First, let’s create a directory called R
to store R code
other than _targets.R
(remember,
_targets.R
must be placed in the overall project directory,
not in a subdirectory). Create a new R file in R/
called
functions.R
. This is where we will put our custom
functions. Let’s go ahead and put clean_penguin_data()
in
there now and save it.
Similarly, let’s put the library()
calls in their own
script in R/
called packages.R
(this isn’t the
only way to do it though; see the “Managing
Packages” episode for alternative approaches).
We will also need to modify our _targets.R
script to
call these scripts with source
:
R
source("R/packages.R")
source("R/functions.R")
tar_plan(
penguins_csv_file = path_to_file("penguins_raw.csv"),
penguins_data_raw = read_csv(penguins_csv_file, show_col_types = FALSE),
penguins_data = clean_penguin_data(penguins_data_raw)
)
Now _targets.R
is much more streamlined: it is focused
just on the workflow and immediately tells us what happens in each
step.
Finally, let’s make some directories for storing data and
output—files that are not code. Create a new directory inside the
targets cache called user
: _targets/user
.
Within user
, create two more directories, data
and results
. (If you use version control, you will probably
want to ignore the _targets
directory).
A word about functions
We mentioned custom functions earlier in the lesson, but this is an
important topic that deserves further clarification. If you are used to
analyzing data in R with a series of scripts instead of a single
workflow like targets
, you may not write many functions
(using the function()
function).
This is a major difference from targets
. It would be
quite difficult to write an efficient targets
pipeline
without the use of custom functions, because each target you build has
to be the output of a single command.
We don’t have time in this curriculum to cover how to write functions in R, but the Software Carpentry lesson is recommended for reviewing this topic.
Another major difference is that each target must have a unique name. You may be used to writing code that looks like this:
R
# Store a person's height in cm, then convert to inches
height <- 160
height <- height / 2.54
You would get an error if you tried to run the equivalent targets pipeline:
R
tar_plan(
height = 160,
height = height / 2.54
)
ERROR
Error:
! Error running targets::tar_make()
Error messages: targets::tar_meta(fields = error, complete_only = TRUE)
Debugging guide: https://books.ropensci.org/targets/debugging.html
How to ask for help: https://books.ropensci.org/targets/help.html
Last error: duplicated target names: height
A major part of working with targets
pipelines
is writing custom functions that are the right size.
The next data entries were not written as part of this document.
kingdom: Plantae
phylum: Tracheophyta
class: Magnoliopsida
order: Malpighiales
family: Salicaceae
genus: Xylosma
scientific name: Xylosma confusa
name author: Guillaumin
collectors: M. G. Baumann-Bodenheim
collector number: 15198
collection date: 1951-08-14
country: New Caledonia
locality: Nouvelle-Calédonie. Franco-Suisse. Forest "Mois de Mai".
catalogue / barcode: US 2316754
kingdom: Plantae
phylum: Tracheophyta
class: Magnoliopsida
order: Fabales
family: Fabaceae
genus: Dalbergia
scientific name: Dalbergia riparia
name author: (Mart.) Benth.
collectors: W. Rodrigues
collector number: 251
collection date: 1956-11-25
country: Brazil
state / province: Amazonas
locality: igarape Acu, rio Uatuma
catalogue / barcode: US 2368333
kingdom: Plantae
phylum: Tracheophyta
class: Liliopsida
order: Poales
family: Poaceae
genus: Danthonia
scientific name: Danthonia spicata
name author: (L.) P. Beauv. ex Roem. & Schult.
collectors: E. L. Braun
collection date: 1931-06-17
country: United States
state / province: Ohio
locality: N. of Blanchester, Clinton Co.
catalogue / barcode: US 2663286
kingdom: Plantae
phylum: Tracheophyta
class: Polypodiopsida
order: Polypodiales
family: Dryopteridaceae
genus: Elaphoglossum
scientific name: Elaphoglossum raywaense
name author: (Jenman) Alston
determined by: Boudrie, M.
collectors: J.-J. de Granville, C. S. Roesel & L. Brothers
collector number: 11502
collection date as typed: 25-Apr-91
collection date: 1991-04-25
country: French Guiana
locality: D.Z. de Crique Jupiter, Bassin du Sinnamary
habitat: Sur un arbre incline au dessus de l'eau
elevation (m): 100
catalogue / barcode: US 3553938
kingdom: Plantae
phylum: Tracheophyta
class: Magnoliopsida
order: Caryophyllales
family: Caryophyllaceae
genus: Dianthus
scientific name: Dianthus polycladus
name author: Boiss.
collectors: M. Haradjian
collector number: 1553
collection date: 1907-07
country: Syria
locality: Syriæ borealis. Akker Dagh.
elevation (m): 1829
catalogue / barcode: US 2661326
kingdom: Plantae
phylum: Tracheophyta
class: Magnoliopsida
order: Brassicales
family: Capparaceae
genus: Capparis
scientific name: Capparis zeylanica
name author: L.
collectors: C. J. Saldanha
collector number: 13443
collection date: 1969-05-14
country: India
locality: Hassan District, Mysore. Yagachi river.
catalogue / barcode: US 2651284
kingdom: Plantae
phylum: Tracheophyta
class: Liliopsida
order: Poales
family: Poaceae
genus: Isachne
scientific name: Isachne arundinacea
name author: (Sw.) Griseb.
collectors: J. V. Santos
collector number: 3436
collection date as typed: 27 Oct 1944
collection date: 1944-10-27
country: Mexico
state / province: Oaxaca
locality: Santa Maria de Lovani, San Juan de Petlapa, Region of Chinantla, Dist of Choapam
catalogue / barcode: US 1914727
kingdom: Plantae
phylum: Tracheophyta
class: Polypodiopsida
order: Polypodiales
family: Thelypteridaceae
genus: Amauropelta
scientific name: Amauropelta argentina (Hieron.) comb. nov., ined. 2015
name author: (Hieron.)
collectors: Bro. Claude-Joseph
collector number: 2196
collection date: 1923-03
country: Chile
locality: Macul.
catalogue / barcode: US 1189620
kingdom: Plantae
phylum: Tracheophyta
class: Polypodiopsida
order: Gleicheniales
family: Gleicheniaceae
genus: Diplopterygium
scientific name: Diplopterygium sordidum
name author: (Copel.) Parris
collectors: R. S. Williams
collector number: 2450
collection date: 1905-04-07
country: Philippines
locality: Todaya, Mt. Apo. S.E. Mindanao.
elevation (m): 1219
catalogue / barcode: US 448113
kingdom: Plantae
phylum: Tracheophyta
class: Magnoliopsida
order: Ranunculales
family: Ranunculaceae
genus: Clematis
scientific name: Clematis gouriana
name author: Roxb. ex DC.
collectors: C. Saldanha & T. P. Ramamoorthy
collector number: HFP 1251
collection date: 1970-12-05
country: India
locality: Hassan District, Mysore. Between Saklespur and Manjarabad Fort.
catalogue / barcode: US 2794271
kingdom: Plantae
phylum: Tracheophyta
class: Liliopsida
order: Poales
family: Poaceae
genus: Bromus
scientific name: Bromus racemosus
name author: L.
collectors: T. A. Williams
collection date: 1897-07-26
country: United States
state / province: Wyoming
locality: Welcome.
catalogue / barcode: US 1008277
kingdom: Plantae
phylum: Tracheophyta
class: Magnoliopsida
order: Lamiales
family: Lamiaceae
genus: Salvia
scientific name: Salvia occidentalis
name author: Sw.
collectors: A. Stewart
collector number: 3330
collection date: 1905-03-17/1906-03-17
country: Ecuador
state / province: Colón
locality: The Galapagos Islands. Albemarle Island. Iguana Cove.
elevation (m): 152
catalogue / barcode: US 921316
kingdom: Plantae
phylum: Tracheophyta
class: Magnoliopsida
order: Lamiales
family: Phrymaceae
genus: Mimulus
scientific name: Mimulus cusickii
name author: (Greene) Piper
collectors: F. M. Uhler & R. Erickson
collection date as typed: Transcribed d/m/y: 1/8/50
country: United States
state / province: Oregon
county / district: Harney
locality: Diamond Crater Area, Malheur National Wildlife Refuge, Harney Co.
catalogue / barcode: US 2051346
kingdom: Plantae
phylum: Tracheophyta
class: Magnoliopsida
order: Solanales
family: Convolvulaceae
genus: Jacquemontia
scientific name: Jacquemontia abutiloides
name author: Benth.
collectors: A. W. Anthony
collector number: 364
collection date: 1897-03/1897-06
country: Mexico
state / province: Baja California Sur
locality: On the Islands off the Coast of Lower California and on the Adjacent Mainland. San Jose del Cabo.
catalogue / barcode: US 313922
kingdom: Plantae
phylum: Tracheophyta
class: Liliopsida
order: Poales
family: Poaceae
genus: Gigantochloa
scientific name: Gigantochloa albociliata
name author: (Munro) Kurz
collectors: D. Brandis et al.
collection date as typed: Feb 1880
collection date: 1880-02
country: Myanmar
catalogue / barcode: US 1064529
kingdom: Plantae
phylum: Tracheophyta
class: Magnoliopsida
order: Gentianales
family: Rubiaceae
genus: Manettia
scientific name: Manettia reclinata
They
should not be so small that each is just a single line of code; this
would make your pipeline difficult to understand and be too difficult to
maintain. On the other hand, they should not be so big that each has
large numbers of inputs and is thus overly sensitive to changes.
Striking this balance is more of art than science, and only comes with practice. I find a good rule of thumb is no more than three inputs per target.